Verizon Q2 Revenue Flat as Wireless Unit Sales Decline 1.9% Despite Subcriber Rebound

Verizon slightly edged out Wall Street forecasts on the top line for the second quarter of 2017. While sales in its wireless segment continued to shrink year-over-year, it grew mobile subscribers in Q2 after a decline in the first three months of the year.

Total operating revenue in the second quarter was $30.5 billion, flat with with the year-earlier period and topping Wall Street consensus estimates of $29.9 billion. On a comparable basis (excluding divestitures and acquisitions), Verizon said consolidated revenue declined 2.0%. The company posted adjusted earnings of 96 cents per share, in line with expectations.

“Verizon reignited its growth engine in the quarter, both adding and retaining wireless customers while scaling our media business and continuing to invest in our superior networks,” CEO Lowell McAdam said in announcing the results.

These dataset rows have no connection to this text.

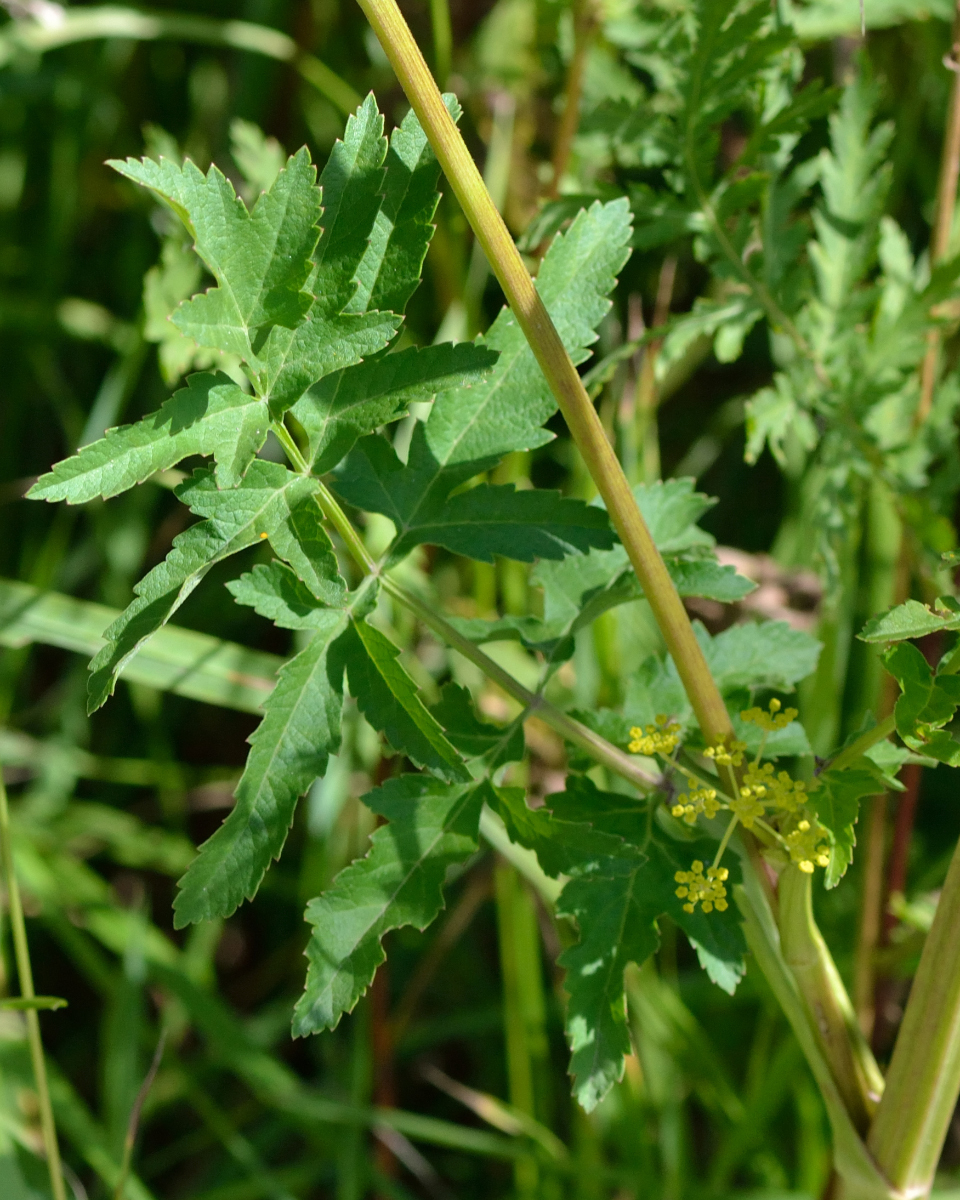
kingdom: Plantae
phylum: Tracheophyta
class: Magnoliopsida
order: Apiales
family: Apiaceae
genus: Pastinaca
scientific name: Pastinaca sativa
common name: Wild parsnip
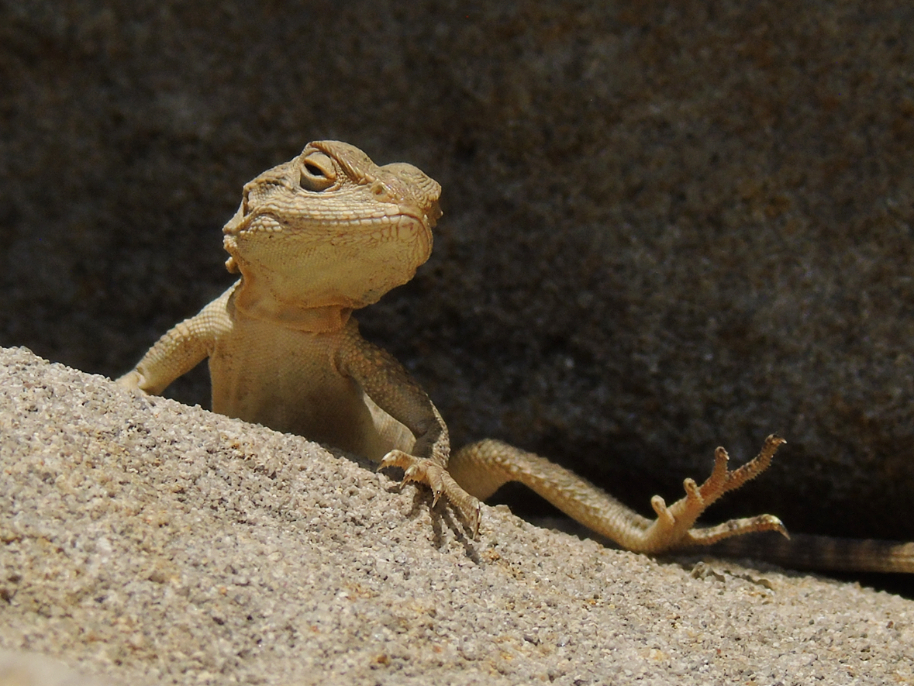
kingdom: Animalia
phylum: Chordata
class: Squamata
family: Agamidae
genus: Paralaudakia
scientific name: Paralaudakia caucasia
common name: Caucasian agama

Verizon’s Q2 wireless subscriber metrics were better than expected, independent analyst Craig Moffett noted, and that together with its “rare” beat on revenue suggests the telco doesn’t need to plot a major M&A course (a la AT&T, which acquired DirecTV and Time Warner).

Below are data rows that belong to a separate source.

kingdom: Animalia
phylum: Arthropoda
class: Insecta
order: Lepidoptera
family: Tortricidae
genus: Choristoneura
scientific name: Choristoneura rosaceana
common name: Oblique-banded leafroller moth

“Today’s results will likely significantly reduce the pressure the company must have been feeling to, well, do something,” Moffett wrote in a research note to clients.

Verizon has recently been the subject of M&A rumors and speculation, including that it was contemplating a play for Disney (a rumor McAdam flatly denied) or a merger with Charter Communications. On Wednesday, Citigroup analyst Jason Bazinet said that Comcast should buy Verizon, a deal that would be worth upwards of $215 billion, to gain scale and operational efficiencies particularly on fiber-network buildouts.

In releasing the Q2 numbers, Verizon touted lower subscriber churn in its wireless business. But the overall wireless revenue declined 1.9%, to $21.28 billion. Wireless equipment revenue increased 16%, to $4.3 billion.

In mid-February, the telco launched the Verizon Unlimited wireless plan, which it said drove a net increase of 614,000 retail postpaid connections in Q2. By contrast, Verizon lost a net 307,000 retail postpaid wireless subs in Q1. Verizon’s retail postpaid wireless connections base grew 1.2% year over year to 109.1 million, and retail prepaid connections grew 1.4% to 5.4 million.

In Q2, Verizon lost a net 15,000 Fios Video customers, while adding a net of 49,000 Fios Internet connections. At the end of the quarter, Verizon had 5.7 million Fios Internet connections and 4.7 million Fios Video connections, year-over-year increases of 4.4% and 0.6%, respectively.

The results from Yahoo’s operating business are not included in Verizon’s Q2 results. The telco completed the acquisition of Yahoo on June 13.

Verizon said AOL’s revenue net of traffic acquisition costs were “consistent with” last year’s Q2 results (but it didn’t disclose what that was). Verizon’s Oath subsidiary, which combines AOL and Yahoo and is led by former AOL chief Tim Armstrong, represents about $7 billion in annual revenue.

As previously announced, the telco expects Oath to save more than $1 billion in cumulative operating expenses through 2020 from the AOL-Yahoo combo, including the recent 15% headcount reduction. Verizon took a $500 million pretax charge related to the Yahoo acquisition in the quarter.